Ondertussen was de consul Marcus Claudius Marcellus in het Nabije Spanje aangekomen. Dit was al zijn derde consulaat.[3] De consul had versterkingen meegebracht en rukte onmiddellijk op naar Ocilis, een stad die het voorgaande jaar had gerebelleerd. De verdedigers gaven zich al snel over en kregen gratie van de consul. Deze eiste wel gijzelaars en legde een zware boete van 30 talenten op. Het Romeinse succes bij Ocilis leidde ertoe dat de opstandige Arevaci, Belli en Titti de consul om een wapenstilstand vroegen. Marcellus besloot het verzoek te honoreren en gaf de stammen de opdracht om gezanten naar de Senaat in Rome te sturen om over beëindiging van het conflict te praten.
Omdat hij meende dat nietsdoen funest zou zijn voor het moreel van zijn manschappen, besloot de consul vervolgens zijn collega in het Verre Spanje een handje te helpen door een aanval op de stad Nerkobriga (of Nertobriga) te lanceren. Men denkt dat deze stad dicht bij Fregenal de la Sierra in de provincie Badajoz in Spanje lag, niet ver van de grens met Portugal. Dit geeft goed aan hoe ver de consul buiten zijn eigen provincie opereerde. De consul nam Nerkobriga met geweld in en sloeg vervolgens zijn winterkamp op bij Corduba, een stad die hij zelf gesticht zou hebben.

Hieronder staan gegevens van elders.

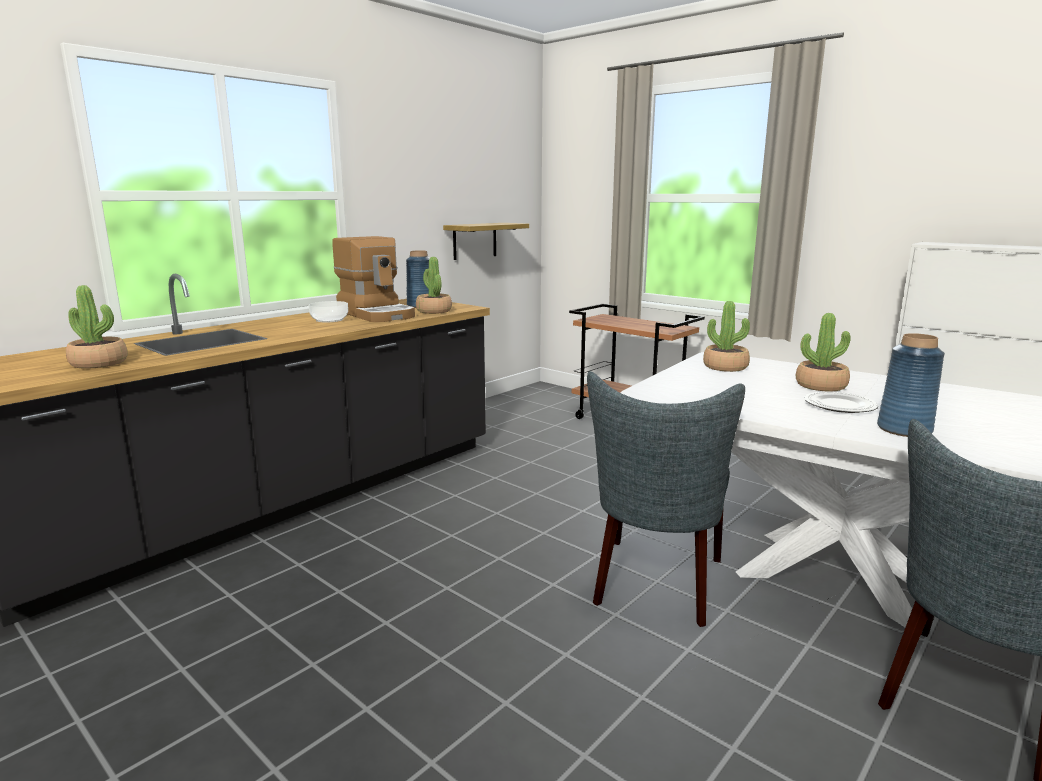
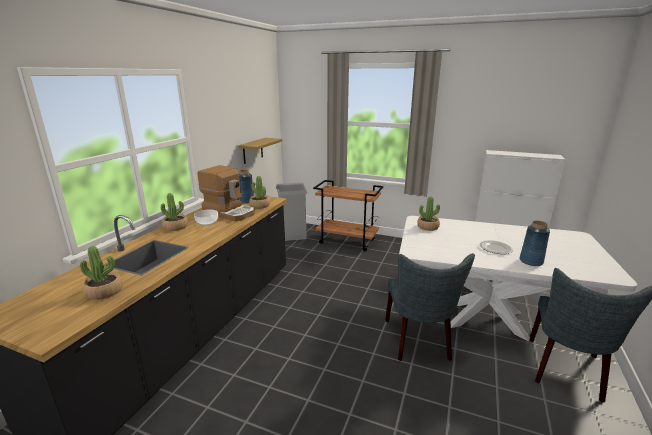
camera: 20 degrees left, 5 degrees up
(538, 402) = (293, 235): none -> grey trash can
(821, 386) = (477, 235): potted plant -> potted plant (176, 227)

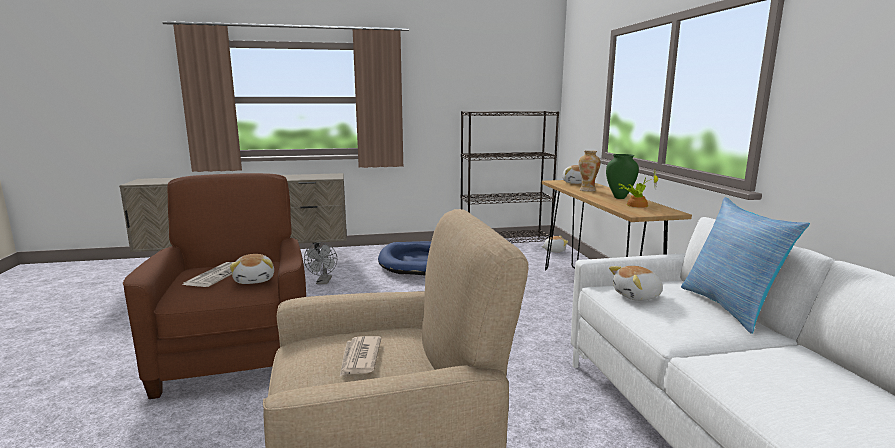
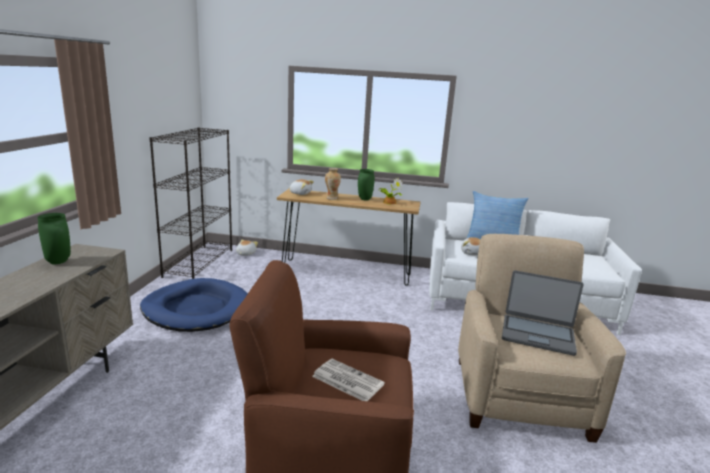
camera: 70 degrees left, 5 degrees up
(255, 280) = (372, 360): plush toy -> none
(309, 175) = (59, 262): none -> green vase
(323, 282) = (182, 376): grey fan -> none
(359, 358) = (537, 335): newspaper -> laptop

Tegen het einde van het jaar moeten de Keltiberische delegaties Rome hebben bereikt. De Belli en de Titti werden als vrienden behandeld en mochten het pomerium binnengaan. De Arevaci kregen echter te verstaan dat ze deze heilige grens niet mochten passeren en dat ze hun tenten aan de andere zijde van de Tiber moesten opslaan. Uiteindelijk gaf de Senaat alle stammen toestemming om hun zaak voor de senatoren te bepleiten. De Belli en de Titti drongen er bij de Romeinen op aan om ieder jaar een consul naar Spanje te sturen om hen te beschermen, maar de Arevaci maakten duidelijk dat zij nog zeker niet verslagen waren. Wel waren ze bereid om de vriendschap met de Romeinen te hernieuwen onder dezelfde voorwaarden als in 179 BCE met Tiberius Gracchus waren afgesproken. De consul Marcellus had eveneens gezanten naar Rome gestuurd en ook zij pleitten voor een vreedzame beslechting van het conflict. Het was nu echter begin 151 BCE en er waren reeds nieuwe consuls gekozen. De Senaat besloot dat de tijd nog niet rijp was om vrede te sluiten. Eerst moesten de Arevaci grondig verslagen worden. De Senaat besloot daarom de nieuwe consul Lucius Licinius Lucullus op te dragen de oorlog voort te zetten.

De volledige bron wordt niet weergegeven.